Covid 19 : les soignants au bout du rouleau

Ils ne sont que quelques centaines à manifester aujourd’hui, mais ils représentent les centaines de milliers de soignants qui ont affronté la première vague de l’épidémie de Covid 19 et qui continuent, aujourd’hui encore, à faire leur métier dans des conditions difficiles – pour ne pas dire insupportables.

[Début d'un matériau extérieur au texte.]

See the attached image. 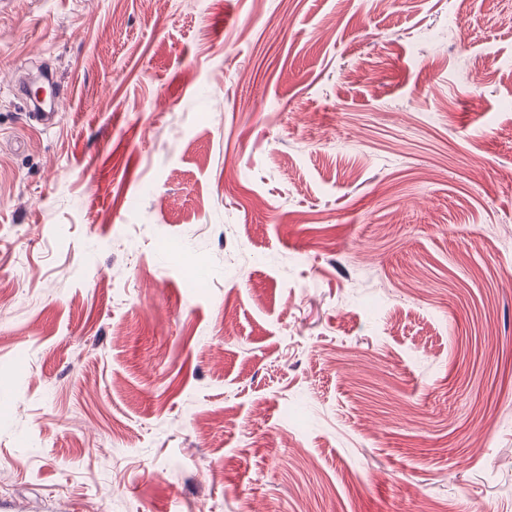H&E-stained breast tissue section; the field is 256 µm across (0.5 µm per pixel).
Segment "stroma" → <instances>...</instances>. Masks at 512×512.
<instances>
[{
    "label": "stroma",
    "mask_w": 512,
    "mask_h": 512,
    "mask_svg": "<svg viewBox=\"0 0 512 512\" xmlns=\"http://www.w3.org/2000/svg\"><path fill=\"white\" fill-rule=\"evenodd\" d=\"M508 169L512 0H0V505L512 512ZM46 80L50 91L41 96L31 94L26 87H20L21 98L31 110V112H28L29 118L42 126H48L55 119L58 112L62 110L60 95L56 90V82L53 76L48 75Z\"/></svg>",
    "instance_id": "1"
}]
</instances>
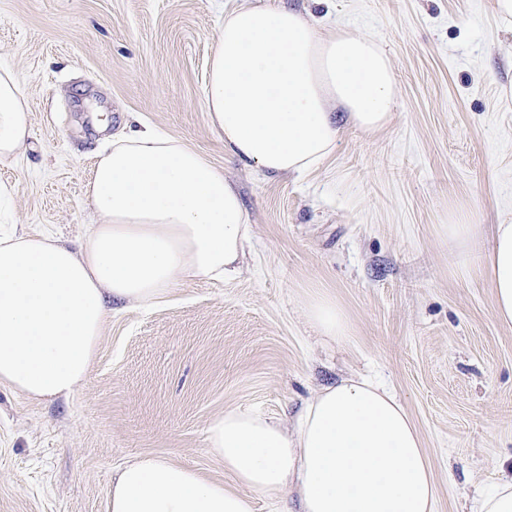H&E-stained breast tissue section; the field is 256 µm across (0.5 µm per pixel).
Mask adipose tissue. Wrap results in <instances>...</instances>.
Wrapping results in <instances>:
<instances>
[{"label": "adipose tissue", "instance_id": "adipose-tissue-1", "mask_svg": "<svg viewBox=\"0 0 512 512\" xmlns=\"http://www.w3.org/2000/svg\"><path fill=\"white\" fill-rule=\"evenodd\" d=\"M389 61L366 37L320 38L309 14L240 7L224 15L205 85L211 127L234 160L303 176L335 150L339 117L366 133L395 107ZM31 135V113L0 68V160ZM87 197L97 216L79 249L49 235L0 233V387L32 403L70 399L86 382L110 303L144 307L189 278H235L250 226L224 171L150 125L100 152ZM487 272L495 314L512 322V224L490 228ZM327 340L348 341L334 297L303 300ZM232 485L155 455L127 460L108 512H252L250 494L282 512H436L437 486L421 434L390 391L351 376L301 408L294 433L260 412L229 408L206 427Z\"/></svg>", "mask_w": 512, "mask_h": 512}]
</instances>
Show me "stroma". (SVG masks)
I'll list each match as a JSON object with an SVG mask.
<instances>
[{
  "instance_id": "obj_1",
  "label": "stroma",
  "mask_w": 512,
  "mask_h": 512,
  "mask_svg": "<svg viewBox=\"0 0 512 512\" xmlns=\"http://www.w3.org/2000/svg\"><path fill=\"white\" fill-rule=\"evenodd\" d=\"M492 0H0V67L28 99L31 136L0 161L20 230L76 244L96 215L93 158L140 115L240 195L253 246L239 276L188 279L108 318L85 384L35 404L0 388V512H107L138 454L228 482L205 429L230 407L293 428L301 405L354 373L390 387L416 422L436 512H471L512 466V324L494 315L486 238L448 224H512V25ZM289 6L322 38L341 29L388 57L396 106L366 134L342 123L303 177L231 159L204 101L226 11ZM324 290L352 335L321 340L302 300Z\"/></svg>"
}]
</instances>
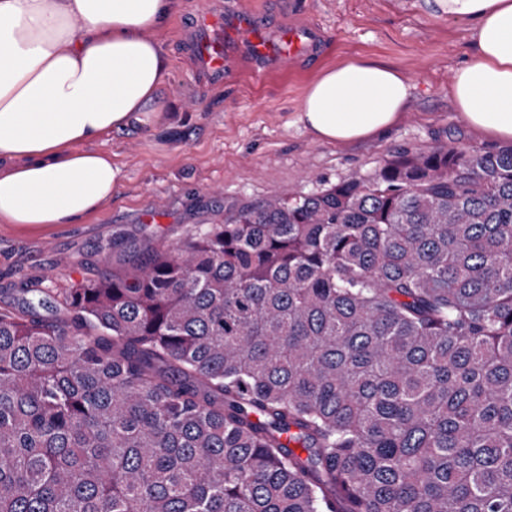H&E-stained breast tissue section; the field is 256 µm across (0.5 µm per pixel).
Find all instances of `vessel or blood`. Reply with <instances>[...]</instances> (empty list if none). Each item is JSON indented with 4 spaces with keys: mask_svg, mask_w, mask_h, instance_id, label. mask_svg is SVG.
<instances>
[{
    "mask_svg": "<svg viewBox=\"0 0 512 512\" xmlns=\"http://www.w3.org/2000/svg\"><path fill=\"white\" fill-rule=\"evenodd\" d=\"M280 6L267 10L226 8L221 12L203 8L192 20L198 37L187 43L188 56L209 75L225 78L241 57L252 62L250 72L263 80L270 67L285 72L298 62L321 55L326 41L323 28L316 23L284 26L278 23Z\"/></svg>",
    "mask_w": 512,
    "mask_h": 512,
    "instance_id": "1",
    "label": "vessel or blood"
}]
</instances>
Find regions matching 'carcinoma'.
<instances>
[{
	"label": "carcinoma",
	"mask_w": 512,
	"mask_h": 512,
	"mask_svg": "<svg viewBox=\"0 0 512 512\" xmlns=\"http://www.w3.org/2000/svg\"><path fill=\"white\" fill-rule=\"evenodd\" d=\"M13 288L0 512H512V146Z\"/></svg>",
	"instance_id": "carcinoma-1"
}]
</instances>
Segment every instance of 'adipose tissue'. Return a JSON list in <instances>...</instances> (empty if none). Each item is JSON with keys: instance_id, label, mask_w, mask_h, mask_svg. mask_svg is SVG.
Masks as SVG:
<instances>
[{"instance_id": "adipose-tissue-1", "label": "adipose tissue", "mask_w": 512, "mask_h": 512, "mask_svg": "<svg viewBox=\"0 0 512 512\" xmlns=\"http://www.w3.org/2000/svg\"><path fill=\"white\" fill-rule=\"evenodd\" d=\"M468 23L473 57L452 72L461 120L512 140V0H434ZM183 0H0V223L76 224L111 199L120 169L92 142L163 111L159 32ZM399 71L349 61L310 84L298 120L316 140L387 133L408 108Z\"/></svg>"}]
</instances>
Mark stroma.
Listing matches in <instances>:
<instances>
[{
    "mask_svg": "<svg viewBox=\"0 0 512 512\" xmlns=\"http://www.w3.org/2000/svg\"><path fill=\"white\" fill-rule=\"evenodd\" d=\"M224 2L184 0L160 35L171 63L160 97L172 120L96 142L121 169L111 200L78 224H0V307H20L9 291L14 280L64 288L96 279L118 257L175 243L195 225L223 223L274 195L309 194L347 174L372 173L405 148L431 149L452 134L466 145L499 148L454 109L452 72L473 46L467 23L449 20L432 0H303V18L326 33V52L261 86L248 61L218 83L184 52L194 37L192 11H217ZM348 60L403 73L413 86L409 107L385 136L345 146L318 141L297 121L304 95L324 69Z\"/></svg>",
    "mask_w": 512,
    "mask_h": 512,
    "instance_id": "1",
    "label": "stroma"
}]
</instances>
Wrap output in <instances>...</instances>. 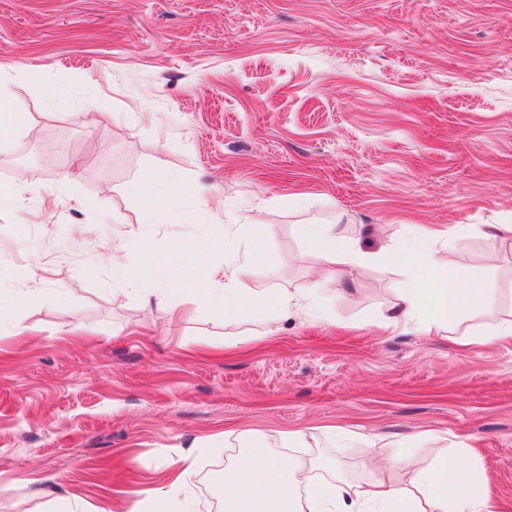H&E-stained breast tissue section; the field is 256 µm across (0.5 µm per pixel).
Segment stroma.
I'll return each mask as SVG.
<instances>
[{"mask_svg": "<svg viewBox=\"0 0 512 512\" xmlns=\"http://www.w3.org/2000/svg\"><path fill=\"white\" fill-rule=\"evenodd\" d=\"M1 81L27 126L0 142V287L43 297L0 328V512H47L53 472L125 512L184 456L195 512H217L247 448L359 485L371 443L472 446L512 512V337L480 341L470 313L384 323L401 250L464 254L458 287L512 310V0H0ZM155 169L183 192L144 224L128 187ZM312 224L363 264L316 267ZM195 238L215 267L270 252L248 288L304 309L229 322L185 296L173 317L144 302L164 272L111 262Z\"/></svg>", "mask_w": 512, "mask_h": 512, "instance_id": "1", "label": "stroma"}]
</instances>
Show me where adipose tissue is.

Au-delà de certaines revendications salariales qui n’ont pas été satisfaites par le Ségur de la Santé – le pouvaient-elles d’ailleurs, tant l’écart est immense entre leurs salaires et la valeur de leur travail ? – leur mal-être est bien réel et ne cesse d’empirer. Les infirmiers, en particulier, sont au bout du rouleau. Pour preuve, ce sondage effectué tout début octobre par leur ordre professionnel auquel 60 000 d’entre eux (!!!) ont répondu.

Un chiffre, un seul suffirait à prendre la mesure de leur engagement tout au long l’année 2020 : près d’un infirmier sur cinq travaillant à l’hôpital n’a eu de vacances depuis mars dernier. Et, c’est encore pire du côté des infirmiers libéraux :  près d’un professionnel sur trois n’a pu prendre de congés au cours des six derniers mois. Rien, pas un jour !

Or, plus que tout autre, cette profession est à risque de burn out. Parce que le métier est usant ; parce que la pression est forte, et les exigences immenses ; parce qu’il est impensable de l’exercer correctement sans s’y investir pleinement. Sans parler du rythme de travail, épuisant avec ses horaires de nuit, ses week-end à rallonge, ses 35 heures impossibles à récupérer.

Résultat : en temps « normal », 33% des infirmiers se disaient déjà en « situation d’épuisement professionnel », avec tous les risques que cela comporte – erreurs de prises en charge et perte de chances pour les patients, désengagement progressif et sentiment d’être empêchés de bien travailler pour les soignants. 33% donc avant la crise. Mais 57% aujourd’hui. Et combien demain, quand la deuxième vague aura envahi tous les lits de réanimation, qu’il faudra à nouveau « pousser les murs » et en même temps repousser une fois encore des interventions chirurgicales de moins en moins repoussables ?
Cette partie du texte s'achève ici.